His world changes when a new patient, Polina arrives.  She is a recently orphaned 16-year old leukemia patient who has arrived for treatment.  Ivan is drawn to her but does not know how to approach her and is very afraid of doing so.  Eventually, they do establish a tenuous connection.  They challenge each other and eventually this connection grows into a beautiful relationship and even love. Through this relationship, Ivan matures and grows, even overcoming his blood phobia to offer life and love to Polina.

The Epilogue provides a satisfying conclusion to the novel and our relationship with Ivan.

Scott Stambach’s debut novel is well worth reading and we look forward to future books with his gifts of imagination, story-telling and honest examination of life’s journeys.

 

Links on the background of the author and novel

Chernobyl Heart: https://www.youtube.com/watch?v=8ujAG_Ofj4M

Interview with Scot Stambach:

https://www.podomatic.com/podcasts/avidreader/episodes/2016-09-12T13_34_43-07_00

Chernobyl Nuclear Accident: For further background on the Chernobyl nuclear accident and various assessments and reports over the decades see https://www.unscear.org/unscear/en/chernobyl.html.
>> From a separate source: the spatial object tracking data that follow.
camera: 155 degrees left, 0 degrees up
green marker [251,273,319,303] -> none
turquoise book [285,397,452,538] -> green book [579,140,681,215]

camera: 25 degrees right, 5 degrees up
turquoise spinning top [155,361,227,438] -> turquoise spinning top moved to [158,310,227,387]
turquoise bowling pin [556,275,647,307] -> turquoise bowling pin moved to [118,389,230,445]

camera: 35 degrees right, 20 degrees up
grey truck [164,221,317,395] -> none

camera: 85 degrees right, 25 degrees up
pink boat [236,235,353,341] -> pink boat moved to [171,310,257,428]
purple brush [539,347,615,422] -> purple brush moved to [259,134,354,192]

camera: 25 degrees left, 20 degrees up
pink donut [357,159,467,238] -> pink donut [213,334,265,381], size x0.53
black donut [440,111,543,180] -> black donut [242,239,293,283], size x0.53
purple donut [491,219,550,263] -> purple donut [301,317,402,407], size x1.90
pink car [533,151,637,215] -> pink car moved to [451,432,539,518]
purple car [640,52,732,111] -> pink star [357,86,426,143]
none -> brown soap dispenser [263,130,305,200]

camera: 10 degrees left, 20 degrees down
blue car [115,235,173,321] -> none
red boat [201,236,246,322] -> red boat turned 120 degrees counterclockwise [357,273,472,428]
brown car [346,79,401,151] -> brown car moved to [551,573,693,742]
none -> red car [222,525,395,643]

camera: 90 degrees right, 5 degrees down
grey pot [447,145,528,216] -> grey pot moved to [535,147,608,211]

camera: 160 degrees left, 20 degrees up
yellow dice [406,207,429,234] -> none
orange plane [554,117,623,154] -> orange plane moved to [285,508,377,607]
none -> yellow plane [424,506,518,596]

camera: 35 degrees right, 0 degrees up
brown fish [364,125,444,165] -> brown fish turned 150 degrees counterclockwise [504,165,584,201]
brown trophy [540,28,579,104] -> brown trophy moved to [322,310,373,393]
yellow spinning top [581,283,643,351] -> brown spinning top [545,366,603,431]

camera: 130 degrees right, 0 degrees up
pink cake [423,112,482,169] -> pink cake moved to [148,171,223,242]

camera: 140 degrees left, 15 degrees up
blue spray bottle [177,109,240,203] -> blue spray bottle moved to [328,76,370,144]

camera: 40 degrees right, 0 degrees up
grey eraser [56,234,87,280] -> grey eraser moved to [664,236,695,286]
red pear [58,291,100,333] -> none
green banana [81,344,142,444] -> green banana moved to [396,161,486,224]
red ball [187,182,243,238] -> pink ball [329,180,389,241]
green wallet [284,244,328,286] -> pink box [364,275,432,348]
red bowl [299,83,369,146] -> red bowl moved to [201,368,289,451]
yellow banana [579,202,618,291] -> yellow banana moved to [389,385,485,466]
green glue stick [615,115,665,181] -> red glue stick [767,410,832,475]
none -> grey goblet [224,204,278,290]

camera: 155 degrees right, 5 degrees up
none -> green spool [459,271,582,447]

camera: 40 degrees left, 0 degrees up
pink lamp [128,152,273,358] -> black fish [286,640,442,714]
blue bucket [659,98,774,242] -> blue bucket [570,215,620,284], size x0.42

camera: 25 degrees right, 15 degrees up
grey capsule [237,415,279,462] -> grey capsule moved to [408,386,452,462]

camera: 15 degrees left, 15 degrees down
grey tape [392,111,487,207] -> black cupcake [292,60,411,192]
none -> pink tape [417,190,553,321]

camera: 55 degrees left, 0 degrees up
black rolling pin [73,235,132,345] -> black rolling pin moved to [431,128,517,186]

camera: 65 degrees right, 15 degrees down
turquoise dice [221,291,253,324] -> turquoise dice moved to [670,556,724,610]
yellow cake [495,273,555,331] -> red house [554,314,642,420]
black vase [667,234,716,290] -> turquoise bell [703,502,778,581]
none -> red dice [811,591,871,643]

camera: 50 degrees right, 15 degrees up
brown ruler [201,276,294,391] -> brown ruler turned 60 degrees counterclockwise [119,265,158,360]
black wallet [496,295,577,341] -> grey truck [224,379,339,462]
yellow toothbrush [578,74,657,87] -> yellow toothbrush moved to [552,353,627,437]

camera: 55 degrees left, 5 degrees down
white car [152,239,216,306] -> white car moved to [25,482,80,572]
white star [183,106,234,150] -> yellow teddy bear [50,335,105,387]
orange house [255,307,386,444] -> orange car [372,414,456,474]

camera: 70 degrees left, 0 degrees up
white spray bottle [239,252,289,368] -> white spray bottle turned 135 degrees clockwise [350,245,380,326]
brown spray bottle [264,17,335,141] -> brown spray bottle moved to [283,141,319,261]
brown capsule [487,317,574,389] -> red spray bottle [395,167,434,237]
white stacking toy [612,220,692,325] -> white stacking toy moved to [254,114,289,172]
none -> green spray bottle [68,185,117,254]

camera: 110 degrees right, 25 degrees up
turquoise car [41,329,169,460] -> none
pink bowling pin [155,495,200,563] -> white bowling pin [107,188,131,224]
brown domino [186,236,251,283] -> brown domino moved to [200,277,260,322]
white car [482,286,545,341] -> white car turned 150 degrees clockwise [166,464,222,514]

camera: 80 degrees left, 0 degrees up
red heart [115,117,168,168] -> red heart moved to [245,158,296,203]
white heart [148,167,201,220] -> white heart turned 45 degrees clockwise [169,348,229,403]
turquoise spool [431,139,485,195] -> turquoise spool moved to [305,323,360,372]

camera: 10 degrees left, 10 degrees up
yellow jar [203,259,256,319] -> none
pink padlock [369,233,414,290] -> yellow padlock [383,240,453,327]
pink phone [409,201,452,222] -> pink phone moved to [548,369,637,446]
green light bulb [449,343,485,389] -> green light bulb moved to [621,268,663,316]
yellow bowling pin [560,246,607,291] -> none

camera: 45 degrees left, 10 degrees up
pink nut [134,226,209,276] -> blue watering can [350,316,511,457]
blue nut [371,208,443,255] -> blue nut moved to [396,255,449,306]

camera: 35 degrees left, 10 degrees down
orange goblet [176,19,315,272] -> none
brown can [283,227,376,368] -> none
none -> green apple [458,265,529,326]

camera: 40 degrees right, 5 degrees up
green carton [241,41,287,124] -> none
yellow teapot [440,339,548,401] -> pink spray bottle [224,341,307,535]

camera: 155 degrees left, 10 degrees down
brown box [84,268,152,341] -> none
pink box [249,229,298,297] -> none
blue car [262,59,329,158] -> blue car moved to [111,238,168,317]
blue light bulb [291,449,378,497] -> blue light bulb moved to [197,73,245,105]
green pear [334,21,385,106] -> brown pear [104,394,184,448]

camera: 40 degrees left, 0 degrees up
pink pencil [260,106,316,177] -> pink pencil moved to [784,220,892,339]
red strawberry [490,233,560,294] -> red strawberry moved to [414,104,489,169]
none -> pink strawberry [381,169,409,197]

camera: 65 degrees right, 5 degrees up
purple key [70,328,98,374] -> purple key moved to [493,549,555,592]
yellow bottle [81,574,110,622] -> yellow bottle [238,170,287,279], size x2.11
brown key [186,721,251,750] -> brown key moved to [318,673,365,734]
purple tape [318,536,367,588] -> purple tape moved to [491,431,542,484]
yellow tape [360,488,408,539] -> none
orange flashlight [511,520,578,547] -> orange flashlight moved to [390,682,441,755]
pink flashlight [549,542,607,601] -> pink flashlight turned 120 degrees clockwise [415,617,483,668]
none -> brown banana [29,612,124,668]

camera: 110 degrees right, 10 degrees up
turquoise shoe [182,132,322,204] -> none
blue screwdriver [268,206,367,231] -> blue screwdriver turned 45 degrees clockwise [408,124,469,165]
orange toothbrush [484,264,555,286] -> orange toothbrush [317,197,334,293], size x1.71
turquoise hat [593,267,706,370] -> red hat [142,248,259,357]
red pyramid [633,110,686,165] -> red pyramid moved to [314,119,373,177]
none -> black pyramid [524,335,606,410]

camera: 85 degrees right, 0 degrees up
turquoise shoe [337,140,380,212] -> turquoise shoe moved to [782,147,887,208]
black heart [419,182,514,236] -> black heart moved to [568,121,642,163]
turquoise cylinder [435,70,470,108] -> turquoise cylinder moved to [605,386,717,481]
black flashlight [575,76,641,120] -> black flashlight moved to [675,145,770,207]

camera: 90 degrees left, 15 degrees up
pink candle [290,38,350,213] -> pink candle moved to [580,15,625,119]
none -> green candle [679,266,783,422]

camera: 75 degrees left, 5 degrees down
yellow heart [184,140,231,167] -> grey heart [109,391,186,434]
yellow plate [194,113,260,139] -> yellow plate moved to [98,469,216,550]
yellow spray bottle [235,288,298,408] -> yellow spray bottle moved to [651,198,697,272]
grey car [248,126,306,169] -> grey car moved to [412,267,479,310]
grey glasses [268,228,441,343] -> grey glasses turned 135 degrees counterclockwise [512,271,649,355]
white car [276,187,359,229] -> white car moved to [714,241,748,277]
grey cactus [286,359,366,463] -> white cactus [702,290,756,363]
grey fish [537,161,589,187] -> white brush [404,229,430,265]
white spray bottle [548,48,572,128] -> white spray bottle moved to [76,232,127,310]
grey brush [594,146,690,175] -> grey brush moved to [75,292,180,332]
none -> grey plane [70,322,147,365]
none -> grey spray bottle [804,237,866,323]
In particular, note the WHO and Chernobyl Forum reports. 

You may also be interested in reading the 2006 The Other Report on Chernobyl (TORCH) http://www.chernobylreport.org/?p=summary

The novel’s timeframe is 2005. Estimated # deaths from Chernobyl, 2005 https://ourworldindata.org/grapher/estimated-number-of-deaths-from-the-chernobyl-nuclear-disaster

This site also contains comparisons between the Chernobyl and Fukashima nuclear accidents.

This spring, on the 35th anniversary of the explosion (April 26, 2021), the culmination of an eight year study examining whether genetic mutations resulting from radiation exposure are able to be passed on to offspring was published.